- [TEXTE À EXAMINER]:
Les habitants de la capitale se sont rués dans les magasins pour acheter des vivres et des produits de première nécessité comme des bougies, des sacs de couchage.
A la Bourse de Tokyo, le Nikkei a dévissé pour la deuxième journée de suite, clôturant sur une perte de 10,55%.
Signe de l'inquiétude qui grandit aussi en Asie, la Chine a fait savoir qu'elle augmentait sa surveillance de la situation. La compagnie aérienne Air China a annulé ses vols vers Tokyo.
Plusieurs ambassades ont recommandé à leur personnel et à leurs ressortissants de quitter les zones touchées. Des grandes compagnies aériennes ont entrepris de réorienter, réduire ou supprimer leurs vols à destination du Japon.
Les touristes écourtent leurs vacances. Les multinationales demandent à leur personnel expatrié de quitter le pays ou de s'éloigner de Tokyo. A Paris, Radio France a annoncé rapatrier quasiment tous ses envoyés spéciaux au Japon.
Les navires de guerre américains venus prêter main forte aux opérations de secours ont été redéployés au large de la côte ouest au lieu de la côte est, en raison des risques liés aux radiations.

- [DONNÉES DE L'EXERCICE]:
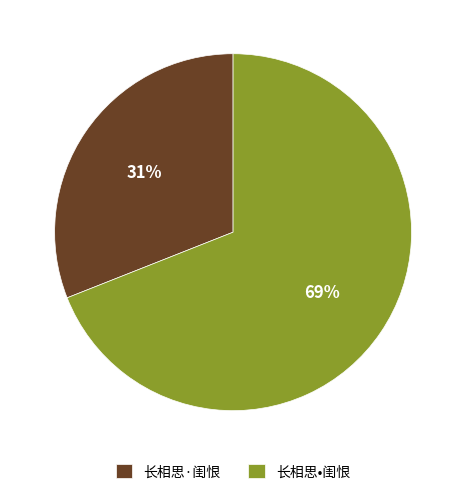

To the nearest percent, what is the difference between the 长相思•闺恨 and 长相思·闺恨 slice percentages?

38%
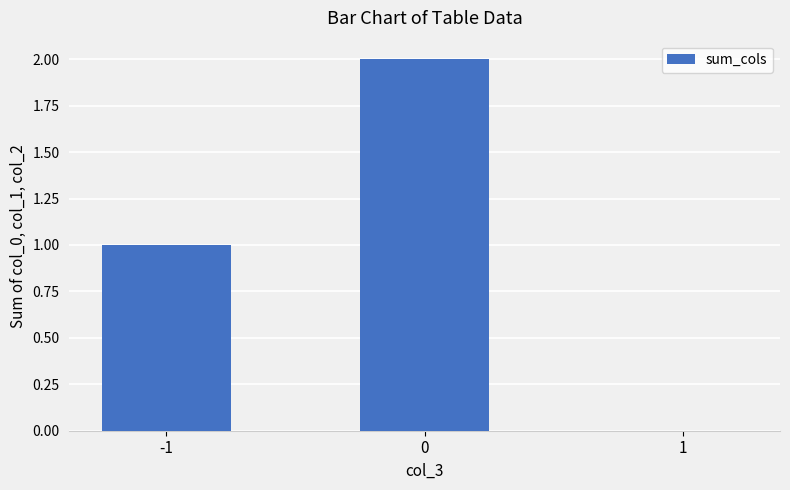

The chart shows a value of -1 at 1. True or false?

False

- [VOS CONSIGNES]: Retapez à l'identique le passage du texte à examiner qui commence par « Les habitants de » et se poursuit jusqu'à « vols vers Tokyo. ».

- [SOLUTION PROPOSÉE]:
Les habitants de la capitale se sont rués dans les magasins pour acheter des vivres et des produits de première nécessité comme des bougies, des sacs de couchage.
A la Bourse de Tokyo, le Nikkei a dévissé pour la deuxième journée de suite, clôturant sur une perte de 10,55%.
Signe de l'inquiétude qui grandit aussi en Asie, la Chine a fait savoir qu'elle augmentait sa surveillance de la situation. La compagnie aérienne Air China a annulé ses vols vers Tokyo.